> [Text data extracted from pages]
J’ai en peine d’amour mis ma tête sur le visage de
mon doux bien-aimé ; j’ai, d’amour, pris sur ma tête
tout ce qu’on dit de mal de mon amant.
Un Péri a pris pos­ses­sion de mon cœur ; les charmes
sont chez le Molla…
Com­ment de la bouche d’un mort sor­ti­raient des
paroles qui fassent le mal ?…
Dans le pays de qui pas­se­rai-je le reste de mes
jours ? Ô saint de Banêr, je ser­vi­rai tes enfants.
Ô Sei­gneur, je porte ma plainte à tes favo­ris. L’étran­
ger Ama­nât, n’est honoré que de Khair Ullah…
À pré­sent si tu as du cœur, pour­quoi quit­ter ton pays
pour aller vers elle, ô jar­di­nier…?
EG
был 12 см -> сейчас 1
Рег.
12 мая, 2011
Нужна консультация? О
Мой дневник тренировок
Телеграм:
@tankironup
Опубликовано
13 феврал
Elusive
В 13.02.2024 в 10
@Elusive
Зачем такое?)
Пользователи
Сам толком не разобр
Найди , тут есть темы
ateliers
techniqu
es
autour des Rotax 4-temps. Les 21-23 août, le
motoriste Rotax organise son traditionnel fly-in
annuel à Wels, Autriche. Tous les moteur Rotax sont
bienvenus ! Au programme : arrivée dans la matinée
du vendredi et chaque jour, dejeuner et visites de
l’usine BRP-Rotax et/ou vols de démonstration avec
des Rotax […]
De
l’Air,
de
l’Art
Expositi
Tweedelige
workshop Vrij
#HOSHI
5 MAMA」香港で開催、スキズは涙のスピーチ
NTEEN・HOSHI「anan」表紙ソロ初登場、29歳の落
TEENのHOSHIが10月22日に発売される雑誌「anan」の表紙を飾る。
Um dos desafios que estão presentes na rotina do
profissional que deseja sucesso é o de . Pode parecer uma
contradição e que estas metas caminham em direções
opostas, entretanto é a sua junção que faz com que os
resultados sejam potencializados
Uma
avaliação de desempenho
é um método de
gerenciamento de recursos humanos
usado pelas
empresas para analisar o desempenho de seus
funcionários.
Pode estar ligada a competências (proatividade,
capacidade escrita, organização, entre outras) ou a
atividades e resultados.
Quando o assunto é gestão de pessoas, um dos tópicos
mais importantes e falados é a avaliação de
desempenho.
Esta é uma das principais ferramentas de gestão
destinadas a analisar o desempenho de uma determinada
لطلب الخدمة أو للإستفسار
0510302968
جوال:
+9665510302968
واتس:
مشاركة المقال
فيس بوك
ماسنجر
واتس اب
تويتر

> [TASK PROMPT]
Please find every line in the material above that contains the word "Rotax", paying attention to case, and copy each of those lines in full.

> [ANSWER TO THIS TASK]
autour des Rotax 4-temps. Les 21-23 août, le
motoriste Rotax organise son traditionnel fly-in
annuel à Wels, Autriche. Tous les moteur Rotax sont
l’usine BRP-Rotax et/ou vols de démonstration avec
des Rotax […]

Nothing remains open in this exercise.